Inflorenza de Thomas Munier, “un jeu de rôle pour incarner des héros, des salauds et des martyrs dans l’enfer forestier de Millevaux.”
Exemple de Partie
Tes paroles ne m’atteignent pas, compte-rendu rédigé par l’auteur avec explications des règles.
Description Courte
Inflorenza est d’abord un jeu de rôle, avec ou sans MJ, dont le but est de raconter des histoires épiques, volontiers sombres, en partageant la narration autour de la table, et avec un système qui laisse une très grande partie du contrôle aux joueureuses.
La principale particularité d’Inflorenza est son système minimaliste : la fiche de personnage n’est qu’une feuille vierge sur laquelle lae joueureuse va écrire des phrases. Ces phrases représentent les souvenirs, les possessions, les désirs, les souffrances et les questionnements du personnage. Malgré ce minimalisme, Inflorenza possède bien un système de jeu, puisque l’écriture des phrases est régie par le mécanisme de résolution des actions des personnages. Ainsi, lors d’un conflit, les jets de dés indiqueront combien de phrases écrire (ou barrer), et si ces phrases doivent être négatives ou positives pour le personnage. De même, ces phrases, en plus de construire narrativement le personnage, déterminent le nombre de dés à lancer lors d’un conflit.
Par ailleurs, ces phrases doivent se rapporter à un Thème, choisi ou tiré au hasard parmi une liste préétablie, afin de garantir la cohérence de l’univers et des événements. Ce sont ces Thèmes qui vont influencer profondément l’esthétique de la partie, en modifiant le type de conséquences que peuvent avoir les événements. Dans la version “standard” d’Inflorenza, ils sont au nombre de 12, et se rapportent à l’univers forestier de Millevaux : Folie, Mémoire, Nature, Emprise, Égrégore, Société, Clan, Religion, Science, Amour, Pulsions et Chair.
Mais encore :
Inflorenza est un jeu de rôle orienté vers l’immersion et l’esthétisme. Cela est rendu possible par le principe des “Thèmes” qui vont être associés aux conséquences des actions des personnages. Ces Thèmes sont, à mon sens, toute l’âme du jeu. Ils garantissent à la fois la diversité des situations (une conséquence liée au Thème “Clan” et une au Thème “Pulsions” seront très différentes) et la cohérence de l’esthétique du jeu, puisque toutes les actions des personnages s’y rattachent.

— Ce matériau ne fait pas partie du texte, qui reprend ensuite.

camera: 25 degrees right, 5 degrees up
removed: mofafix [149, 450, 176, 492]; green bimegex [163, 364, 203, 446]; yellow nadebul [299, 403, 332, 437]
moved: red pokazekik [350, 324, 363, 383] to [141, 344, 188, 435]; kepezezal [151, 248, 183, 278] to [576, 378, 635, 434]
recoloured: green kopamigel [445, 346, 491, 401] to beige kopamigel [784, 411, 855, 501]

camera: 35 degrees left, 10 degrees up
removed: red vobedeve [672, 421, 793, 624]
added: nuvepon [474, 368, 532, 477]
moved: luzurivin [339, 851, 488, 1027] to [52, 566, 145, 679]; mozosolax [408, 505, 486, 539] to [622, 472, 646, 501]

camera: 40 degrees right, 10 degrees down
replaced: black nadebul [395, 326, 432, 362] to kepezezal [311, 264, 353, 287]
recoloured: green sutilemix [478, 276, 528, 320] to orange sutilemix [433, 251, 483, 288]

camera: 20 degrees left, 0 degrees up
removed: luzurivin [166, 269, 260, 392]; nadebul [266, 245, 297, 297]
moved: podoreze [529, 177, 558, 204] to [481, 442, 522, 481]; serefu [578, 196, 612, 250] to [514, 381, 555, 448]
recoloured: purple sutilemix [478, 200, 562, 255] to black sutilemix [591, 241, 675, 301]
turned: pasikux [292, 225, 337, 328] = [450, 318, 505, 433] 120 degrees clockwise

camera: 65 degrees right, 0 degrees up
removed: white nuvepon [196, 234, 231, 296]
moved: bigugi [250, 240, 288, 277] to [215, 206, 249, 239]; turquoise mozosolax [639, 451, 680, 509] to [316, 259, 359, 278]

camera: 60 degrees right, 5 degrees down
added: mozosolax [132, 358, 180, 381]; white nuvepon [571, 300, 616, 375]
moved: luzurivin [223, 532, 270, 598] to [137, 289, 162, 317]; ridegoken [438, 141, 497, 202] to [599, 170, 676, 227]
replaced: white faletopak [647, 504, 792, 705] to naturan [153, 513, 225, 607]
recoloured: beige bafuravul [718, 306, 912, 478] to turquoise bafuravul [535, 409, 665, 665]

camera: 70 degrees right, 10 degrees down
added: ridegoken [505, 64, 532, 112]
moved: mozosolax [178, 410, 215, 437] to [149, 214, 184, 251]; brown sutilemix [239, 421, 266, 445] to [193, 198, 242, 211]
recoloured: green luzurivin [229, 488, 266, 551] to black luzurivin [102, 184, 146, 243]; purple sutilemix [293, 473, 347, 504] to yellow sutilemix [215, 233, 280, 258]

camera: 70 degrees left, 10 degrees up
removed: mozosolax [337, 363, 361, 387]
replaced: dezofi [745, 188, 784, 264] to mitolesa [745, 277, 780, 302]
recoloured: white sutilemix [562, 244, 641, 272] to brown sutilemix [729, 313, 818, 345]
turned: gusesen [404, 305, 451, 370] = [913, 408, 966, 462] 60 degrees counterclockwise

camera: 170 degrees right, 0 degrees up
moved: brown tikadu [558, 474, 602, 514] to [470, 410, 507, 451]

Les sujets abordés, même s’ils peuvent varier, sont l’épique, le surnaturel, l’horreur, le sacrifice, et les conséquences inévitables d’actions grandioses (ou misérables). Comme le dit son auteur, il s’agit de jouer “des héros, des salauds et des martyrs”, et il ne faut pas avoir peur d’incarner un personnage qui pèse dans la balance (politique ou magique). Il est d’ailleurs courant, du coup, que les personnages soient en opposition plutôt qu’en coopération, ce qui n’est pas un problème tant que les joueureuses sont là pour s’aider à créer une histoire.
Le système et les Thèmes de base sont parfaits pour jouer dans Millevaux, avec une ambiance très forte en mysticisme, en relations complexes et…en arbres. Il est toutefois possible de modifier ces Thèmes pour jouer dans une ambiance légèrement différente, ou pour rajouter des thématiques particulières. Le livre de règles comporte ainsi plusieurs “Théâtres” différents, chacun avec ses propres Thèmes et des idées d’enjeux intéressants à explorer.
Pourquoi j’aime :
En premier bon point, Inflorenza est un jeu très simple à apprendre, mais qui permet des choses très ambitieuses. Les règles tiennent en une feuille A4 (sans forcer) mais permettent malgré tout des parties très riches et complexes.
C’est dû, je pense, au fait qu’Inflorenza est avant tout un système de contraintes narratives, parce qu’il relie les situations à des Thèmes pré-établis, et encourage donc à toujours ancrer les événements dans un cadre donné. Ce cadre va être à la fois assez complexe, puisqu’on va l’improviser au fur et à mesure, au gré des conséquences des événements causés par les tiraillements entre les volontés de plusieurs personnages ; tout en étant cohérent, d’abord par le fait de raccorder toutes les phrases des fiches de personnages aux mêmes Thèmes, et aussi parce que ce contexte émerge des personnages et vit avec eux.
Ensuite, c’est justement ce bon équilibre entre complexité et cohérence qui permet à mon sens une très forte immersion dans une ambiance.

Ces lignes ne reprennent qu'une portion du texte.